AUFGABE> Schreibe die folgenden Zeilen des gesamten Materials noch einmal ab und tausche dabei „locality“ durchgehend gegen „site“ aus. Alles Übrige bleibt unverändert.

EXTRAHIERTES MATERIAL>
..........
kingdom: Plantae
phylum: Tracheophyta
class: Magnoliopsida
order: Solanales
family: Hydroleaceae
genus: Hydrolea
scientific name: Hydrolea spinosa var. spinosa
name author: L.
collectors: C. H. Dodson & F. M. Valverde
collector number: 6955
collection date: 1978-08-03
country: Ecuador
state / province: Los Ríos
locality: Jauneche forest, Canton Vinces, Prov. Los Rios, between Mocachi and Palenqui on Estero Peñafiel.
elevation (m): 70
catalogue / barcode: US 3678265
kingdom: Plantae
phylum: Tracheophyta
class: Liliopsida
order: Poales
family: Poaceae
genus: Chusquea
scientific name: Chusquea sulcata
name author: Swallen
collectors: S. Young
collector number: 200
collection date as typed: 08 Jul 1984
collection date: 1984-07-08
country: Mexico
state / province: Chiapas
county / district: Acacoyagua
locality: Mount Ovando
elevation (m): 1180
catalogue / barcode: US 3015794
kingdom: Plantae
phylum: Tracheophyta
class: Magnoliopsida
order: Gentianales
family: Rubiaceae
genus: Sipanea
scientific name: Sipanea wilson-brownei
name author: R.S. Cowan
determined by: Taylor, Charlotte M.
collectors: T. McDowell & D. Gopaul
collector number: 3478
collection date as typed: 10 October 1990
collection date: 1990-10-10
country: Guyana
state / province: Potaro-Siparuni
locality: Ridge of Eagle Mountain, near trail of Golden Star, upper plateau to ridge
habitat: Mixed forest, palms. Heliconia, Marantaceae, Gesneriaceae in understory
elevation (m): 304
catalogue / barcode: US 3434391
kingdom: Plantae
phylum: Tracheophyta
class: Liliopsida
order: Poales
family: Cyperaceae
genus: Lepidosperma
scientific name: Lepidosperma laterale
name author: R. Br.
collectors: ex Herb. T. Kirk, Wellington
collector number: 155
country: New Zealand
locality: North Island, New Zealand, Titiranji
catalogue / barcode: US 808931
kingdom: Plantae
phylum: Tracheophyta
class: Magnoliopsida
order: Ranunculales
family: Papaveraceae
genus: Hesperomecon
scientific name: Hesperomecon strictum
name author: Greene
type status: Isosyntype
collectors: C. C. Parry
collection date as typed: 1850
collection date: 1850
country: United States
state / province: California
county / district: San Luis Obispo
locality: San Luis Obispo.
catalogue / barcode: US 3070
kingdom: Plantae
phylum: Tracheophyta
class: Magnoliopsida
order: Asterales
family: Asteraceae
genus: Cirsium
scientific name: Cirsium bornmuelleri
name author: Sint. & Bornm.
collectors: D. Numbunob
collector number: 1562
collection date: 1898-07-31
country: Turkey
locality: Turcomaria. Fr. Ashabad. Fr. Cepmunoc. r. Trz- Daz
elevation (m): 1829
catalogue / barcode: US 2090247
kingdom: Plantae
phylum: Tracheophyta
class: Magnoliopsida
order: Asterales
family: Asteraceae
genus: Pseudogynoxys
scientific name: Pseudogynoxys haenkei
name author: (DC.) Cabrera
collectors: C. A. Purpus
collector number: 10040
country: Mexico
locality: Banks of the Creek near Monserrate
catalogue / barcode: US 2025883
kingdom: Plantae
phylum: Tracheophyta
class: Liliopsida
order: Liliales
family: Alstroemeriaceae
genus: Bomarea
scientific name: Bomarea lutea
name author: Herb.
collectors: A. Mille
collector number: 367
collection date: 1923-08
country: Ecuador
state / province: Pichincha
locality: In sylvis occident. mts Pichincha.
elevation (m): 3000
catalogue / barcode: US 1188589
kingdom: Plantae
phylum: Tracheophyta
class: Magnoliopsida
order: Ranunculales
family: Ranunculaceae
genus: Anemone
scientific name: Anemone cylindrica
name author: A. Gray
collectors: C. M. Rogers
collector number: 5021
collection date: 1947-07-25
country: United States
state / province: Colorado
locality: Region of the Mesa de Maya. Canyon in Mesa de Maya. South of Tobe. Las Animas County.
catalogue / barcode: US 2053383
..........
ANTWORT>
kingdom: Plantae
phylum: Tracheophyta
class: Magnoliopsida
order: Solanales
family: Hydroleaceae
genus: Hydrolea
scientific name: Hydrolea spinosa var. spinosa
name author: L.
collectors: C. H. Dodson & F. M. Valverde
collector number: 6955
collection date: 1978-08-03
country: Ecuador
state / province: Los Ríos
site: Jauneche forest, Canton Vinces, Prov. Los Rios, between Mocachi and Palenqui on Estero Peñafiel.
elevation (m): 70
catalogue / barcode: US 3678265
kingdom: Plantae
phylum: Tracheophyta
class: Liliopsida
order: Poales
family: Poaceae
genus: Chusquea
scientific name: Chusquea sulcata
name author: Swallen
collectors: S. Young
collector number: 200
collection date as typed: 08 Jul 1984
collection date: 1984-07-08
country: Mexico
state / province: Chiapas
county / district: Acacoyagua
site: Mount Ovando
elevation (m): 1180
catalogue / barcode: US 3015794
kingdom: Plantae
phylum: Tracheophyta
class: Magnoliopsida
order: Gentianales
family: Rubiaceae
genus: Sipanea
scientific name: Sipanea wilson-brownei
name author: R.S. Cowan
determined by: Taylor, Charlotte M.
collectors: T. McDowell & D. Gopaul
collector number: 3478
collection date as typed: 10 October 1990
collection date: 1990-10-10
country: Guyana
state / province: Potaro-Siparuni
site: Ridge of Eagle Mountain, near trail of Golden Star, upper plateau to ridge
habitat: Mixed forest, palms. Heliconia, Marantaceae, Gesneriaceae in understory
elevation (m): 304
catalogue / barcode: US 3434391
kingdom: Plantae
phylum: Tracheophyta
class: Liliopsida
order: Poales
family: Cyperaceae
genus: Lepidosperma
scientific name: Lepidosperma laterale
name author: R. Br.
collectors: ex Herb. T. Kirk, Wellington
collector number: 155
country: New Zealand
site: North Island, New Zealand, Titiranji
catalogue / barcode: US 808931
kingdom: Plantae
phylum: Tracheophyta
class: Magnoliopsida
order: Ranunculales
family: Papaveraceae
genus: Hesperomecon
scientific name: Hesperomecon strictum
name author: Greene
type status: Isosyntype
collectors: C. C. Parry
collection date as typed: 1850
collection date: 1850
country: United States
state / province: California
county / district: San Luis Obispo
site: San Luis Obispo.
catalogue / barcode: US 3070
kingdom: Plantae
phylum: Tracheophyta
class: Magnoliopsida
order: Asterales
family: Asteraceae
genus: Cirsium
scientific name: Cirsium bornmuelleri
name author: Sint. & Bornm.
collectors: D. Numbunob
collector number: 1562
collection date: 1898-07-31
country: Turkey
site: Turcomaria. Fr. Ashabad. Fr. Cepmunoc. r. Trz- Daz
elevation (m): 1829
catalogue / barcode: US 2090247
kingdom: Plantae
phylum: Tracheophyta
class: Magnoliopsida
order: Asterales
family: Asteraceae
genus: Pseudogynoxys
scientific name: Pseudogynoxys haenkei
name author: (DC.) Cabrera
collectors: C. A. Purpus
collector number: 10040
country: Mexico
site: Banks of the Creek near Monserrate
catalogue / barcode: US 2025883
kingdom: Plantae
phylum: Tracheophyta
class: Liliopsida
order: Liliales
family: Alstroemeriaceae
genus: Bomarea
scientific name: Bomarea lutea
name author: Herb.
collectors: A. Mille
collector number: 367
collection date: 1923-08
country: Ecuador
state / province: Pichincha
site: In sylvis occident. mts Pichincha.
elevation (m): 3000
catalogue / barcode: US 1188589
kingdom: Plantae
phylum: Tracheophyta
class: Magnoliopsida
order: Ranunculales
family: Ranunculaceae
genus: Anemone
scientific name: Anemone cylindrica
name author: A. Gray
collectors: C. M. Rogers
collector number: 5021
collection date: 1947-07-25
country: United States
state / province: Colorado
site: Region of the Mesa de Maya. Canyon in Mesa de Maya. South of Tobe. Las Animas County.
catalogue / barcode: US 2053383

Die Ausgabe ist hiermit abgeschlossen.